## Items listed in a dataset
-- Opening Marker --
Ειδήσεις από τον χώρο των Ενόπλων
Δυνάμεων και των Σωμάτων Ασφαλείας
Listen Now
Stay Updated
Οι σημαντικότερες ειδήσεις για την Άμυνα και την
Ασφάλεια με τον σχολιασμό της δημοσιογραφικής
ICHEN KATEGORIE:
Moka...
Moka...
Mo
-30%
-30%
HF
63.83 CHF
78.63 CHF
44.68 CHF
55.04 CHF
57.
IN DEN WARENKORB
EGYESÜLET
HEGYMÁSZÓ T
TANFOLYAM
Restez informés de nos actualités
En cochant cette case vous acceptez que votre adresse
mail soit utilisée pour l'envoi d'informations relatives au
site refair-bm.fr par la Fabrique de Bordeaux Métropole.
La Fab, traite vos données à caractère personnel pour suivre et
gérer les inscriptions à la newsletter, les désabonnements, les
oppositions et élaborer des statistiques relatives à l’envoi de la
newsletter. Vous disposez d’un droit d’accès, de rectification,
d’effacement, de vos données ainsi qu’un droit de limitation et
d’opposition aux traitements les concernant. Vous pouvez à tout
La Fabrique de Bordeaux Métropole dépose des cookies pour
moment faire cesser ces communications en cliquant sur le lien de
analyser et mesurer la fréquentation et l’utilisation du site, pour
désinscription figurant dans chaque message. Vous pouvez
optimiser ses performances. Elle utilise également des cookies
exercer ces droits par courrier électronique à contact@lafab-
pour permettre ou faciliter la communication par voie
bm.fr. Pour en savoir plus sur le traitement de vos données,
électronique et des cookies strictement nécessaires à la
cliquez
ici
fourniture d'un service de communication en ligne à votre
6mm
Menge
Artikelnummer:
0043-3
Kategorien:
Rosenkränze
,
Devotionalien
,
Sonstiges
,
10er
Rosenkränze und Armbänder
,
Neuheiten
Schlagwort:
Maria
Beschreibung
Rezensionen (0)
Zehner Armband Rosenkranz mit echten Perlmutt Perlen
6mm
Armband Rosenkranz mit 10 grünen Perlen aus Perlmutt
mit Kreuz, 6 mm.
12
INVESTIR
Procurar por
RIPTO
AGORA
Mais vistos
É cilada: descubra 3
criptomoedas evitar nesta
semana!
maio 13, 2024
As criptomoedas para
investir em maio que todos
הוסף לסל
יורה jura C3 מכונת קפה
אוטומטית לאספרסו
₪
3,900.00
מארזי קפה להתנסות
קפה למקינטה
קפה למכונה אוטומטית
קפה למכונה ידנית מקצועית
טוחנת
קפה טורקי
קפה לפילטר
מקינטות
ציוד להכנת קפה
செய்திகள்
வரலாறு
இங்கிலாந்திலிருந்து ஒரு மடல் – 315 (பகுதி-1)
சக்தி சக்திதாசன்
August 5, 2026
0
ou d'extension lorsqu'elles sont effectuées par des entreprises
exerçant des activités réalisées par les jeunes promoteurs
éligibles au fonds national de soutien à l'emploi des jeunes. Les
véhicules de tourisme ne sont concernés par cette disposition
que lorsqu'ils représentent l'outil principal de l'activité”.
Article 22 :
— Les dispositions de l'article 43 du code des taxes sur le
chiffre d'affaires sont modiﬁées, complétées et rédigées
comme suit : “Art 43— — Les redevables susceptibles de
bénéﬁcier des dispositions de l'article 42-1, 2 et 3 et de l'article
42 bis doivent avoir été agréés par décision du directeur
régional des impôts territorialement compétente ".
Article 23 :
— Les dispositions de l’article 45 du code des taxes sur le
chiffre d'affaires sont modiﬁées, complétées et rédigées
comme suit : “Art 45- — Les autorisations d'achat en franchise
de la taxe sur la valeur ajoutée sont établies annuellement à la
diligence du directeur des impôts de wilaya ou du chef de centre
-- Closing Marker --
## PROBLEM
For the word "למכונה", count the lines of the data that contain it and give only the count.

## TASK RESULT
2